__Items from a dataset__.
________________________________________
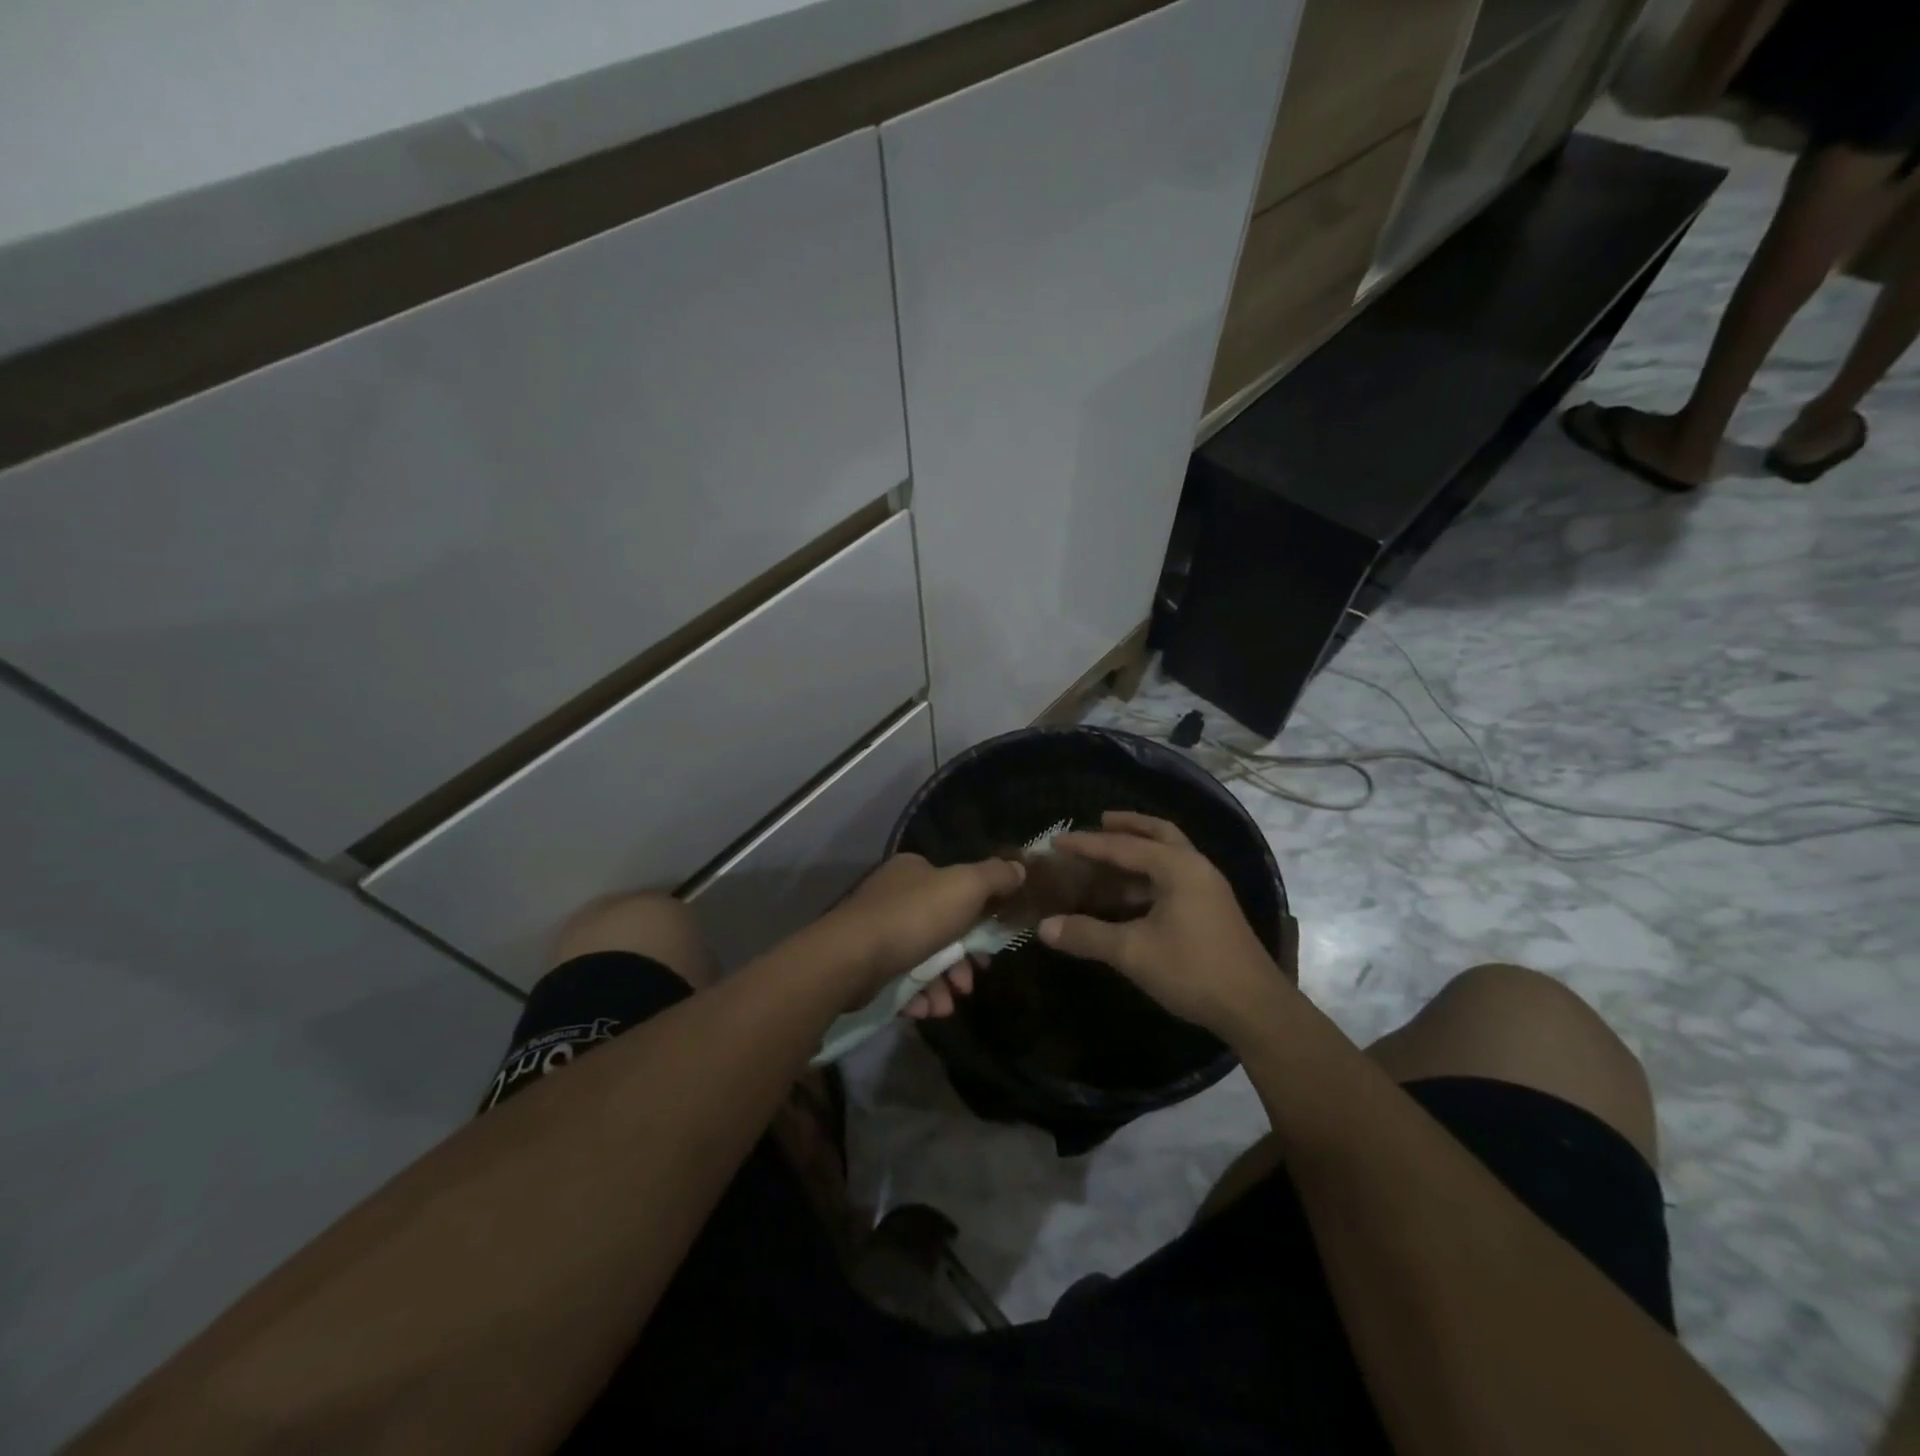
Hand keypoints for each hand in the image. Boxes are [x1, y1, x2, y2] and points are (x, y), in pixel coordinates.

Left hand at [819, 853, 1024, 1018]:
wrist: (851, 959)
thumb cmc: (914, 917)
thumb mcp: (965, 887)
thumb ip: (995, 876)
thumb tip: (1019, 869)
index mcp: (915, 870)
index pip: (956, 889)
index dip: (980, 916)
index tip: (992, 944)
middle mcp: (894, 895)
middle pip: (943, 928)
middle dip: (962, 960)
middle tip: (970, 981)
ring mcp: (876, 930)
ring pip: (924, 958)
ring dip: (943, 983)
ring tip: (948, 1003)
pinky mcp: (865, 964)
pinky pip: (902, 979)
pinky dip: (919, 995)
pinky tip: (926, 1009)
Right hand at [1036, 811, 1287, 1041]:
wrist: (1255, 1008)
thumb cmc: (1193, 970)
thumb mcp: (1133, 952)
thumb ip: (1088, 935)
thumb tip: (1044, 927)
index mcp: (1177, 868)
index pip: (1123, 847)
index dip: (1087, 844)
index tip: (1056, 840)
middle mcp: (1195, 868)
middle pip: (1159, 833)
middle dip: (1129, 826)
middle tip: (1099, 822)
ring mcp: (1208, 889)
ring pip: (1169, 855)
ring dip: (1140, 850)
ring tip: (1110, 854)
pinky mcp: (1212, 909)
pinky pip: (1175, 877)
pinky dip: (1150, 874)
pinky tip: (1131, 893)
________________________________________
__Work to complete__.
Your task is to find each line in the entries that contains the string "pinky" and copy it.

__Written solution__.
pinky mcp: (865, 964)
pinky pip: (902, 979)
pinky dip: (919, 995)
pinky tip: (926, 1009)
pinky mcp: (1212, 909)
pinky pip: (1175, 877)
pinky dip: (1150, 874)
pinky tip: (1131, 893)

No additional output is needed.